EXERCISE OBJECTIVE >> All lines in the data below carrying the string "down" are to be located and copied.

GIVEN DATA >>
****************

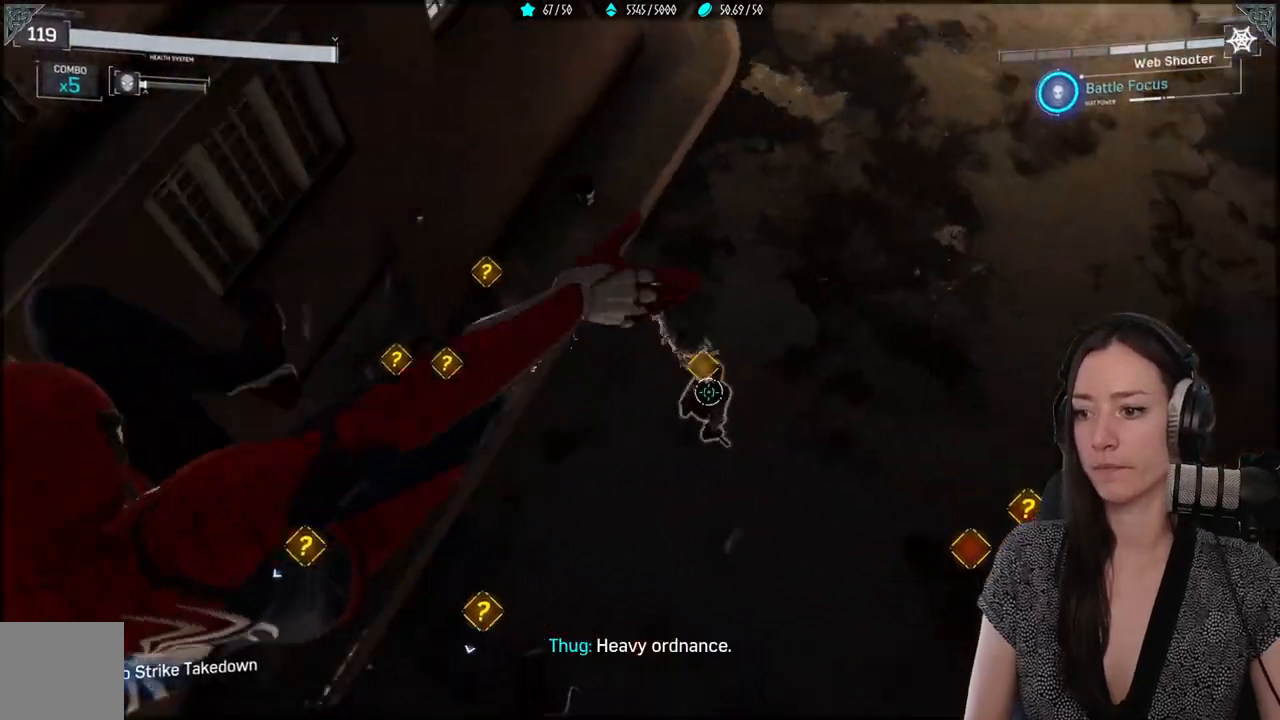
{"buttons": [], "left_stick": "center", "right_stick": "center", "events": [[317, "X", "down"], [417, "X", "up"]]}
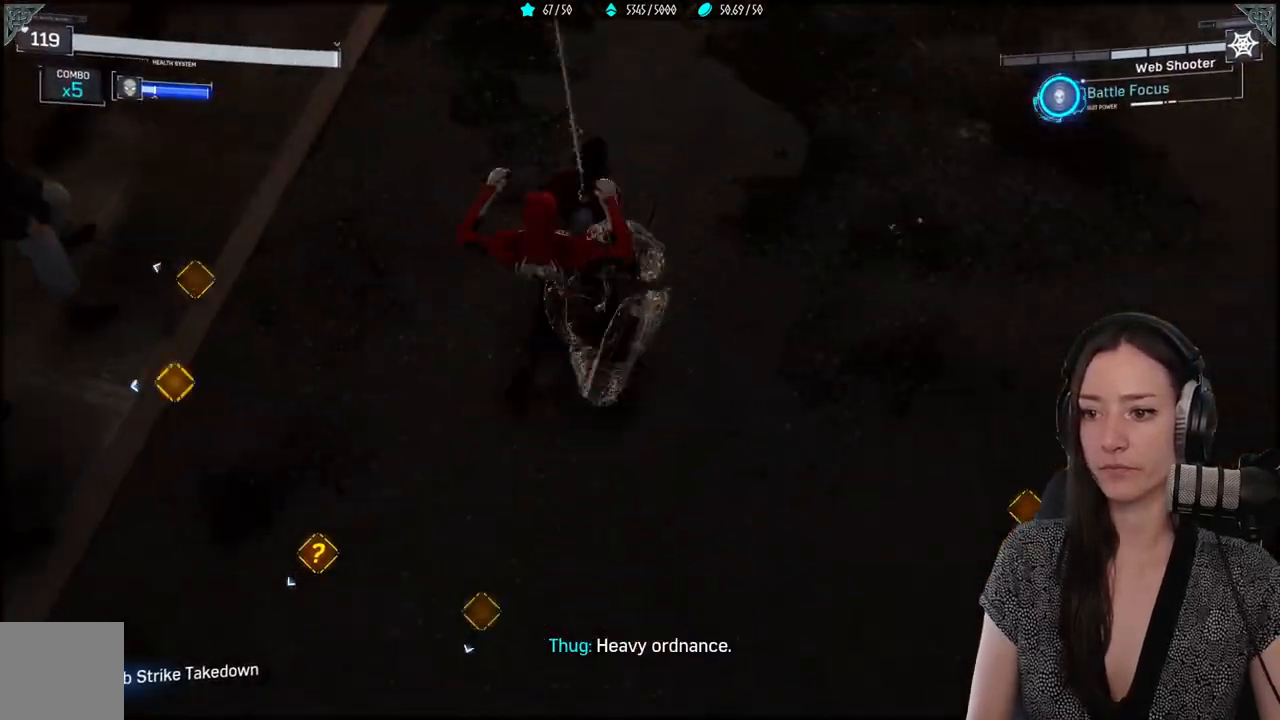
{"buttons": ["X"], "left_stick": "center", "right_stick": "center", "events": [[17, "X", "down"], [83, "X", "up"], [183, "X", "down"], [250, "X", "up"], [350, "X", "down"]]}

****************

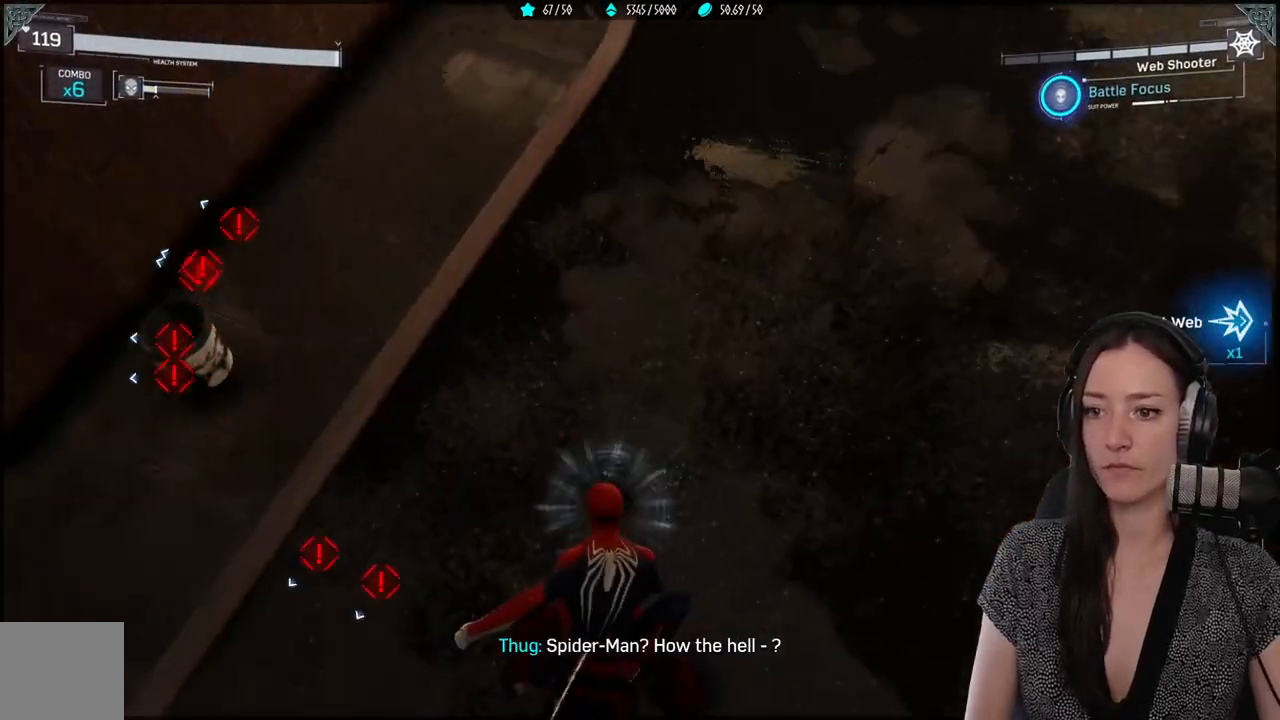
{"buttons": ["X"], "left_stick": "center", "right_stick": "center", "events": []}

****************

ANSWER TO THE PROBLEM >>
{"buttons": [], "left_stick": "center", "right_stick": "center", "events": [[317, "X", "down"], [417, "X", "up"]]}
{"buttons": ["X"], "left_stick": "center", "right_stick": "center", "events": [[17, "X", "down"], [83, "X", "up"], [183, "X", "down"], [250, "X", "up"], [350, "X", "down"]]}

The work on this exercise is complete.